## Source records
>>

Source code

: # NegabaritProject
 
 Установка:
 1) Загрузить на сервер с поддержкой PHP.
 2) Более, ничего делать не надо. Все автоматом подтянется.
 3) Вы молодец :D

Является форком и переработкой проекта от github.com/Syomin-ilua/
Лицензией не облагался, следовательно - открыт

<<

## WORK REQUIRED
Format the lines above as a numbered list, omitting any blank lines.

## RESPONSE
1. Source code
2. : # NegabaritProject
3.  Установка:
4.  1) Загрузить на сервер с поддержкой PHP.
5.  2) Более, ничего делать не надо. Все автоматом подтянется.
6.  3) Вы молодец :D
7. Является форком и переработкой проекта от github.com/Syomin-ilua/
8. Лицензией не облагался, следовательно - открыт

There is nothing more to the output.